What do market falls mean for investments?

If you have a stocks and shares ISA, its value will fall when stock markets around the world fall. The extent to which it will have fallen will depend on what it’s invested in (many funds invest in a mixture of shares, bonds and cash-based investments).

If your fund has fallen or is falling in value, ideally you should try to sit it out until the market improves, as it’s a bad time to cash in share-based investments if they haven’t had any time to recover.  However, if you’ve lost money in the past, it’s perfectly understandable to find periods of volatility quite worrying or unsettling.

What – if anything - should you do?

It’s pretty nerve-wracking whenever markets fall (especially because it’s always covered with such enthusiasm by the media!). However, that doesn’t mean you should necessarily rush in and do anything with your own investments.  Here are a few investing golden rules to help see you through difficult times.
  1. Don’t sell shares when the stock markets are low. Unless you need the money in a hurry, selling now could be the worst thing to do
  2. Go back to basics. Before making any decisions, think about why you invested in the first place, why you’ve taken the amount of risk you have and how long you can leave your money invested for
  3. Think about drip feeding money into your ISA rather than paying in lump sums. By saving a monthly amount into your ISA you can smooth out the highs and lows in share prices. This is because when they go down your next contribution buys more shares or units, and when they rise, you buy fewer. This is known as “pound-cost averaging”.

If you’re looking to invest in an ISA, fund platforms such as Fidelity, Hargreaves Lansdown and AJ Bell can help narrow down your choices with recommended fund lists, which might highlight 50 funds out of the 3,000 plus available to UK savers. They also offer ready-made funds for a range of different risk profiles if you don’t want to pick investments yourself. Bear in mind that there are charges associated with stocks and shares ISAs and you’ll pay a fee to the platform as well as for the funds held.

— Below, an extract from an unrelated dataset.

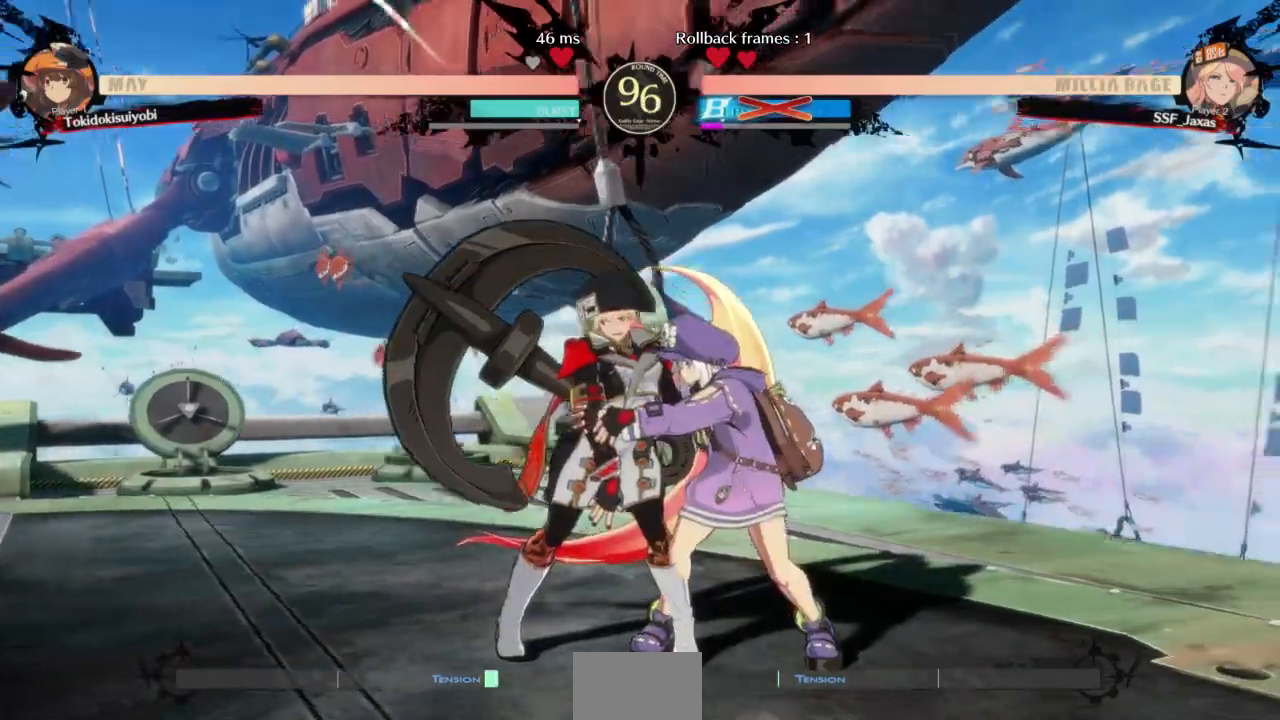
{"dt_ms": 500, "buttons": ["DPAD_RIGHT"], "events": [[67, "DPAD_DOWN", "up"], [167, "SQUARE", "up"], [167, "TRIANGLE", "up"]]}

  1. If you don’t know where your money is invested (or even if you have money in shares in the first place) it’s a good idea to do a bit of research so you have a better understanding of some of the reasons why your investments may go down (and – hopefully – back up) 
  2. Make sure that investments held in your stocks and shares ISA pass the ‘sleep at night test’. You should make sure that when you look at the level of risk that you spend more time considering the potential impact of a fall in value rather than concentrating on the potential return
  3. Do make sure that you have enough money that is readily accessible in cash savings accounts. This helps to pull the overall level of risk down and means that you won’t need to suddenly access cash held in your stocks and shares ISA that needs a longer time frame
  4. Do make sure you regularly review your investments. Circumstances change and markets certainly do, so it is unlikely that investments that you have set up will always be right in the future. You service your car, you service your boiler, so please do service your ISAs too
  5. Check the charges. All stocks and shares impose a charge, which is normally made up of several different elements. The key number to look at is the ‘total expense ratio’ or TER, which tells you how much all the charges add up to
  6. Do understand that times when the markets are falling significantly are not unusual and are perfectly normal. Prices will rise, prices will fall and prices are likely to rise again.